→ What you will do: Pull out every line of the listing below where "others" appears.
════════
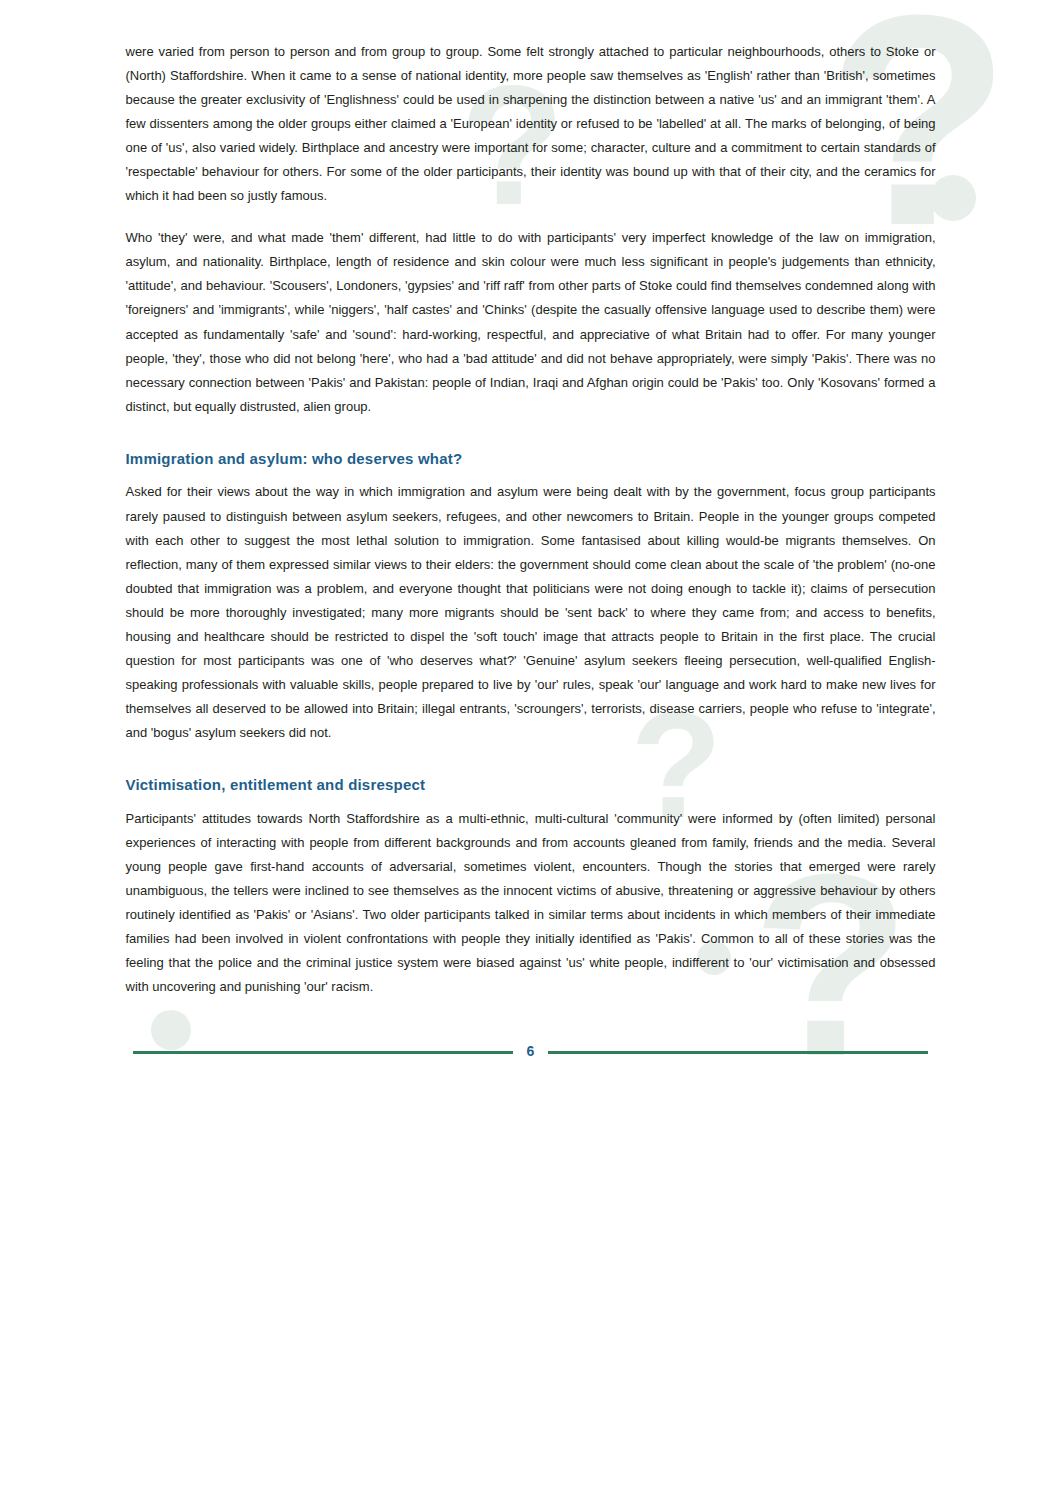?
?
?
?
were varied from person to person and from group to group. Some felt strongly attached to particular neighbourhoods, others to Stoke or (North) Staffordshire. When it came to a sense of national identity, more people saw themselves as 'English' rather than 'British', sometimes because the greater exclusivity of 'Englishness' could be used in sharpening the distinction between a native 'us' and an immigrant 'them'. A few dissenters among the older groups either claimed a 'European' identity or refused to be 'labelled' at all. The marks of belonging, of being one of 'us', also varied widely. Birthplace and ancestry were important for some; character, culture and a commitment to certain standards of 'respectable' behaviour for others. For some of the older participants, their identity was bound up with that of their city, and the ceramics for which it had been so justly famous.
Who 'they' were, and what made 'them' different, had little to do with participants' very imperfect knowledge of the law on immigration, asylum, and nationality. Birthplace, length of residence and skin colour were much less significant in people's judgements than ethnicity, 'attitude', and behaviour. 'Scousers', Londoners, 'gypsies' and 'riff raff' from other parts of Stoke could find themselves condemned along with 'foreigners' and 'immigrants', while 'niggers', 'half castes' and 'Chinks' (despite the casually offensive language used to describe them) were accepted as fundamentally 'safe' and 'sound': hard-working, respectful, and appreciative of what Britain had to offer. For many younger people, 'they', those who did not belong 'here', who had a 'bad attitude' and did not behave appropriately, were simply 'Pakis'. There was no necessary connection between 'Pakis' and Pakistan: people of Indian, Iraqi and Afghan origin could be 'Pakis' too. Only 'Kosovans' formed a distinct, but equally distrusted, alien group.
Immigration and asylum: who deserves what?
Asked for their views about the way in which immigration and asylum were being dealt with by the government, focus group participants rarely paused to distinguish between asylum seekers, refugees, and other newcomers to Britain. People in the younger groups competed with each other to suggest the most lethal solution to immigration. Some fantasised about killing would-be migrants themselves. On reflection, many of them expressed similar views to their elders: the government should come clean about the scale of 'the problem' (no-one doubted that immigration was a problem, and everyone thought that politicians were not doing enough to tackle it); claims of persecution should be more thoroughly investigated; many more migrants should be 'sent back' to where they came from; and access to benefits, housing and healthcare should be restricted to dispel the 'soft touch' image that attracts people to Britain in the first place. The crucial question for most participants was one of 'who deserves what?' 'Genuine' asylum seekers fleeing persecution, well-qualified English-speaking professionals with valuable skills, people prepared to live by 'our' rules, speak 'our' language and work hard to make new lives for themselves all deserved to be allowed into Britain; illegal entrants, 'scroungers', terrorists, disease carriers, people who refuse to 'integrate', and 'bogus' asylum seekers did not.
Victimisation, entitlement and disrespect
Participants' attitudes towards North Staffordshire as a multi-ethnic, multi-cultural 'community' were informed by (often limited) personal experiences of interacting with people from different backgrounds and from accounts gleaned from family, friends and the media. Several young people gave first-hand accounts of adversarial, sometimes violent, encounters. Though the stories that emerged were rarely unambiguous, the tellers were inclined to see themselves as the innocent victims of abusive, threatening or aggressive behaviour by others routinely identified as 'Pakis' or 'Asians'. Two older participants talked in similar terms about incidents in which members of their immediate families had been involved in violent confrontations with people they initially identified as 'Pakis'. Common to all of these stories was the feeling that the police and the criminal justice system were biased against 'us' white people, indifferent to 'our' victimisation and obsessed with uncovering and punishing 'our' racism.
6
════════
→ Solution below:
were varied from person to person and from group to group. Some felt strongly attached to particular neighbourhoods, others to Stoke or (North) Staffordshire. When it came to a sense of national identity, more people saw themselves as 'English' rather than 'British', sometimes because the greater exclusivity of 'Englishness' could be used in sharpening the distinction between a native 'us' and an immigrant 'them'. A few dissenters among the older groups either claimed a 'European' identity or refused to be 'labelled' at all. The marks of belonging, of being one of 'us', also varied widely. Birthplace and ancestry were important for some; character, culture and a commitment to certain standards of 'respectable' behaviour for others. For some of the older participants, their identity was bound up with that of their city, and the ceramics for which it had been so justly famous.
Participants' attitudes towards North Staffordshire as a multi-ethnic, multi-cultural 'community' were informed by (often limited) personal experiences of interacting with people from different backgrounds and from accounts gleaned from family, friends and the media. Several young people gave first-hand accounts of adversarial, sometimes violent, encounters. Though the stories that emerged were rarely unambiguous, the tellers were inclined to see themselves as the innocent victims of abusive, threatening or aggressive behaviour by others routinely identified as 'Pakis' or 'Asians'. Two older participants talked in similar terms about incidents in which members of their immediate families had been involved in violent confrontations with people they initially identified as 'Pakis'. Common to all of these stories was the feeling that the police and the criminal justice system were biased against 'us' white people, indifferent to 'our' victimisation and obsessed with uncovering and punishing 'our' racism.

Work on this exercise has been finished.